«Nos estamos quedando sin puntos»

Vecinos de Puente San Miguel denuncian el funcionamiento «fraudulento» del foto-rojo instalado

Algunos vecinos de Puente San Miguel, junto a la cámara del semáforo, portando copia de sus solicitudes y de sus multas./Luis Palomeque
Algunos vecinos de Puente San Miguel, junto a la cámara del semáforo, portando copia de sus solicitudes y de sus multas. / Luis Palomeque
Sara Torre
SARA TORRESantander

«Nos estamos quedando sin puntos», lamenta Rafael Villegas, un vecino de Puente San Miguel que el lunes recibió su tercera multa al ser 'cazado' saltándose el semáforo por el radar foto-rojo instalando en la carretera comarcal CA-133, entre Santillana del Mar y Puente San Miguel, cuya recaudación se reparten una empresa privada y el Ayuntamiento.

Junto a él, otros tres vecinos hacen de portavoces de un grupo más numeroso que se reunirá hoy para concretar qué medidas adoptan para acabar con lo que Villegas, Vicente Torices, Miguel Prellezo y María Rosa Fernández consideran «un fraude» ideado «únicamente con afán recaudatorio» a través del «abuso de poder».

Desde que el radar foto-rojo entrara en funcionamiento en el mes de octubre pasado, se han recaudado 70.000 euros, divididos en multas de 200 que se quedan en 100 euros por pronto pago y llevan aparejada la retirada de cuatro puntos del carné.

▸ LISTA DE ACTIVIDADES:
a: Cambia "octubre" por "noviembre" al copiar el pasaje de la noticia del foto-rojo que comienza en "Desde que el" y termina en "puntos del carné.".
b: Prosigue la noticia del foto-rojo de Puente San Miguel a partir de su última oración.

▸ DATOS DISPONIBLES:
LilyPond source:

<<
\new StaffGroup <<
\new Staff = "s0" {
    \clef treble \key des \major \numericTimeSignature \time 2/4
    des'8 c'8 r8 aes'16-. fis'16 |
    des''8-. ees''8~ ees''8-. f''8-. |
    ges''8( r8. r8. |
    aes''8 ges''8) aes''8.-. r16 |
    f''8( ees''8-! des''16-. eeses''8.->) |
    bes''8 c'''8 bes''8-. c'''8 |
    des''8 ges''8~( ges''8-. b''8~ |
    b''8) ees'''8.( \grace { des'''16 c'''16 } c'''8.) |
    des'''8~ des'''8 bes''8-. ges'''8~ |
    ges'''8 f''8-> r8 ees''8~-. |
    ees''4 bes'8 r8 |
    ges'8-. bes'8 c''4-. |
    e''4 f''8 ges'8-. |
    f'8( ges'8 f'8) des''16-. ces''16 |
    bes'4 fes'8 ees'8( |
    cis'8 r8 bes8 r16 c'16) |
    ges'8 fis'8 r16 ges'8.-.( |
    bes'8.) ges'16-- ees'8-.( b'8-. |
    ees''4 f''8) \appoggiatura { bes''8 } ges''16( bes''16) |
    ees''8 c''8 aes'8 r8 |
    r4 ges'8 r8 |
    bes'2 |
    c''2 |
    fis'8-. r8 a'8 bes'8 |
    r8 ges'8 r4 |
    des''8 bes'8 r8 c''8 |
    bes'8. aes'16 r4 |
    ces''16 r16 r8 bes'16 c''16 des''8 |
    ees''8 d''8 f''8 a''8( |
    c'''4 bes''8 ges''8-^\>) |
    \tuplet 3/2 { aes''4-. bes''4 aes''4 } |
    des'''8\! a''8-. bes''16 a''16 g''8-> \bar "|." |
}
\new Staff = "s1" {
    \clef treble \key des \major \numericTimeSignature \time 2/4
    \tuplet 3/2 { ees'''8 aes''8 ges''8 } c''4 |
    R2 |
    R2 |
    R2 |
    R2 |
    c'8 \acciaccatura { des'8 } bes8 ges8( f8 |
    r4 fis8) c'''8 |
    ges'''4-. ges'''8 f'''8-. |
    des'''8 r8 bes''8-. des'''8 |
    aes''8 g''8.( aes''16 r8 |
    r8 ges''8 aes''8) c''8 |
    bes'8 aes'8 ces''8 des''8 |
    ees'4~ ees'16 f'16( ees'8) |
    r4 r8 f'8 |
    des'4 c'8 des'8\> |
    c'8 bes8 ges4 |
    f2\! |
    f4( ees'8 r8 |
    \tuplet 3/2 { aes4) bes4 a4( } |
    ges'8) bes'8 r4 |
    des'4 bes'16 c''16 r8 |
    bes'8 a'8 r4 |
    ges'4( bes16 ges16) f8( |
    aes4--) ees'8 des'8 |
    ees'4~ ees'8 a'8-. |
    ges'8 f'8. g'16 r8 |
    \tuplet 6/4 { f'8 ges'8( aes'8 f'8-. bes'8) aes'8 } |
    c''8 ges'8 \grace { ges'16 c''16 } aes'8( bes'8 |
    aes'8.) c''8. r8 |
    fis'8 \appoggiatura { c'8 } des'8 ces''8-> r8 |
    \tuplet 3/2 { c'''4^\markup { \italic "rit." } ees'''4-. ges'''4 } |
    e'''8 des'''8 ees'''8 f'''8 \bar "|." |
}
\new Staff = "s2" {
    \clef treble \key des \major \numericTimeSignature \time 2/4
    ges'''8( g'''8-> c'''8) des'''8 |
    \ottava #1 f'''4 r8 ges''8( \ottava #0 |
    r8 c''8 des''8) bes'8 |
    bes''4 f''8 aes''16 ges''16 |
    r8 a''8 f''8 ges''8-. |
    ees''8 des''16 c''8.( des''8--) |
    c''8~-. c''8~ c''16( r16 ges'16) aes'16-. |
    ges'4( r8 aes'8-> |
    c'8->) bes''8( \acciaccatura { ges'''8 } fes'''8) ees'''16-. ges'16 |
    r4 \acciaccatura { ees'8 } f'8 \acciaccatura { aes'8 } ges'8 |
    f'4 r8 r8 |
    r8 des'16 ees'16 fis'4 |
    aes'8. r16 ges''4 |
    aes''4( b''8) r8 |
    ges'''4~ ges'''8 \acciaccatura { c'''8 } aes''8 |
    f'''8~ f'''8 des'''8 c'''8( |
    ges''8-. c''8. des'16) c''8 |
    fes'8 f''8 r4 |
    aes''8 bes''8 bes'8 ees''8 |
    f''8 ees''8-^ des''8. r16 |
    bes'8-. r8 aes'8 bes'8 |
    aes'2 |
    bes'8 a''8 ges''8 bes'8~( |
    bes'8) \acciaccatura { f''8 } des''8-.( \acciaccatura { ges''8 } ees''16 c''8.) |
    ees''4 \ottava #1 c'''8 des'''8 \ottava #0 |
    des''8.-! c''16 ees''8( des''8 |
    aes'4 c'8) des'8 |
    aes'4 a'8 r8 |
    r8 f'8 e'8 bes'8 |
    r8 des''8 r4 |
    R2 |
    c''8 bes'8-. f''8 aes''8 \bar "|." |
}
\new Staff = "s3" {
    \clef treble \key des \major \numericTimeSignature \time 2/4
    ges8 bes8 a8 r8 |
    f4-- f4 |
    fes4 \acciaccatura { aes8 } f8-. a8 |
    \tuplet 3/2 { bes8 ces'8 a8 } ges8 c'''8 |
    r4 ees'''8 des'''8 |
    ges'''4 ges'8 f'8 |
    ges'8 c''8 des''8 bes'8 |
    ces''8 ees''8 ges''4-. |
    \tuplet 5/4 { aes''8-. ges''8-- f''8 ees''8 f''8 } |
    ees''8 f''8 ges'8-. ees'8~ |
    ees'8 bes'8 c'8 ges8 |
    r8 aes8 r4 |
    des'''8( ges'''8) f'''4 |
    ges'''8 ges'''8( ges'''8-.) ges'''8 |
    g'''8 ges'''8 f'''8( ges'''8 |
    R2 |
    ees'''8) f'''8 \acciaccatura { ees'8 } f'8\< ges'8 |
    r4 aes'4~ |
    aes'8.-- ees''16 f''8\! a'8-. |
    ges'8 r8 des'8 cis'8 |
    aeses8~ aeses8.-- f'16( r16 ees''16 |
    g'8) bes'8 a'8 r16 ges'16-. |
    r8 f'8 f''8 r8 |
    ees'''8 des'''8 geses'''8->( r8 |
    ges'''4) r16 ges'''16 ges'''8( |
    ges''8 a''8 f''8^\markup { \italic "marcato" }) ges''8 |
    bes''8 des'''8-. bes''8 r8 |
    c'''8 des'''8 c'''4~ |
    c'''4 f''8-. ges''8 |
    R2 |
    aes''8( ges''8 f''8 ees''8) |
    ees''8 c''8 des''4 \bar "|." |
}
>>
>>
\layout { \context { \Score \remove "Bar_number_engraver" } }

▸ SOLUCIONARIO:
a:
Desde que el radar foto-rojo entrara en funcionamiento en el mes de noviembre pasado, se han recaudado 70.000 euros, divididos en multas de 200 que se quedan en 100 euros por pronto pago y llevan aparejada la retirada de cuatro puntos del carné.

b:
Considerando la «alarmante cantidad» de expedientes sancionadores enviados a los conductores que rebasan el citado semáforo en fase roja, el grupo de vecinos ha enviado una carta al Director General de Fomento de Cantabria asegurando que «el semáforo ha sido manipulado intencionadamente, rebajando el tiempo de la fase ámbar fijo a tres segundos, tiempo insuficiente para poder parar el vehículo con dirección a Puente San Miguel».

En esta línea, los vecinos aseguran que «el semáforo se ha programado de forma fraudulenta, no consiguiendo la finalidad que se presupone de evitar accidentes porque lejos de poder detener el vehículo estando el semáforo en ámbar fijo, provoca que sean muchos más los conductores que salen con el semáforo en rojo, lo que provocaría muchos más accidentes». Miguel Prellezo critica que, en su caso, para ir a su casa ahora da una vuelta más larga para evitar el semáforo y a eso «no hay derecho». Aseguran los vecinos que recientemente un hombre que conducía un camión lleno de vacas «tuvo que pegar un frenazo y los animales se salvaron de milagro». Se preguntan también qué situación se generaría si fuera un autobús escolar el afectado.

Los vecinos han enviado cartas a la Consejería de Obras Públicas y al Ayuntamiento de Reocín solicitando la retirada del radar. Por su parte, desde la Consejería señalan que el radar dispone de informe favorable previo a la autorización del Ayuntamiento y que todos los semáforos de paso de peatones con pulsador y los semáforos de regulación de cruces se programan de la misma manera en cuanto a tiempos de ámbar y tiempos de despeje. «Se programa un tiempo de ámbar de 3 segundos previo al cambio de fase, seguido de un tiempo de despeje de otros 3 segundos durante el cual todas las fases permanecen en rojo; en total, hay 6 segundos para el cambio de movimiento», aseguran desde Obras Públicas en el escrito remitido a los vecinos.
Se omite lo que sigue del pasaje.